Name Matching Algorithm Re design - AtlasOfLivingAustralia/ala-name-matching GitHub Wiki

Motivation

The name matching algorithm is a rather complex collection of hard-coded rules attempting to handle the various lunacies that get thrown at it.

Rather than attempt to expand it and add to its complexity, a re-think is, possibly, in order.

The available information for name matching consists of one or more of the following

A scientific name, possibly partial or aggregate
An author
A vernacular name
Higher-order taxonomic information, such as kingdom, phylum, class, etc.
A rank
Location information
Date information
A taxonID, scientificNameID or taxonConceptID, potentially from a different namespace. These provide hints as to previous matches.

The matched name represents the lowest-ranked taxon that is most compatible with all the information available
- Or, if you prefer, the lowest-ranked taxon that does not conflict with the information available
- Exactly how we handle contradictory information is yet to be developed
Use the entirety of the information available at all times. This includes higher-order taxonomic information
Allow spatial information to be used for things like excluded and misapplied names, as well as sanity checking
Allow date information to be used to match names that existed at the time.
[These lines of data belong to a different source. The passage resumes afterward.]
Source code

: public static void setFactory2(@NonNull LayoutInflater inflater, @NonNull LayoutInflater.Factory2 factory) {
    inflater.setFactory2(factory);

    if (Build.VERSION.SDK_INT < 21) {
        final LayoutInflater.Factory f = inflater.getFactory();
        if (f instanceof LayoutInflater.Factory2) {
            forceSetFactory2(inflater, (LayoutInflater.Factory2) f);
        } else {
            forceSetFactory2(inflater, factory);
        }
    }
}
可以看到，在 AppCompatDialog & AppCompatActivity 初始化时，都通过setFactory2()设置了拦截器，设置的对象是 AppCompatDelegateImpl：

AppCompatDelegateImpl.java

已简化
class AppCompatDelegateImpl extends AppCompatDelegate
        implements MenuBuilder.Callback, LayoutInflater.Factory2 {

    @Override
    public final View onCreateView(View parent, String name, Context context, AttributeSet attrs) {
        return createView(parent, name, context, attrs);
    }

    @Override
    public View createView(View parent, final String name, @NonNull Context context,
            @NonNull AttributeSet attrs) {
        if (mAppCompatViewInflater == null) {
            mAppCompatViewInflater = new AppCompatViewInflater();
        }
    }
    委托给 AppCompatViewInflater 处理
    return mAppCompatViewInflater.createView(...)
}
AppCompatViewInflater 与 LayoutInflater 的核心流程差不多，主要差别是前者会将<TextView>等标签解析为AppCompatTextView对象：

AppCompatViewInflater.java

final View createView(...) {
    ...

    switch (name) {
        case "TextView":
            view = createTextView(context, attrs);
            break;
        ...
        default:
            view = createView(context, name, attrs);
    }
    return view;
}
This includes things like resolving parent-child synonyms where the original species has been moved to be a subspecies.
Allow homonym resolution
Allow old IDs to be mapped onto new IDs
Allow synonym resolution. This includes resolution of annoying pro-parte synonyms to the least upper bound
Handle spelling/orthographic variations gracefully, including switches between Latin genders
Handle rancid garbage such as aff. cf. sp. and voucher names.
Handle author abbreviations
Things that don't fit into the general flow of the algorithm should be rules-based and driven by an engine, rather than hard coded.

The source name index should be assembled from multiple sources and accumulate information

This is pretty much required to be a vanilla java library, so that it can be embedded in anything that needs name matching.
A new API is probably in order, allowing more information to be supplied. The old API needs to be kept for backwards compatibility.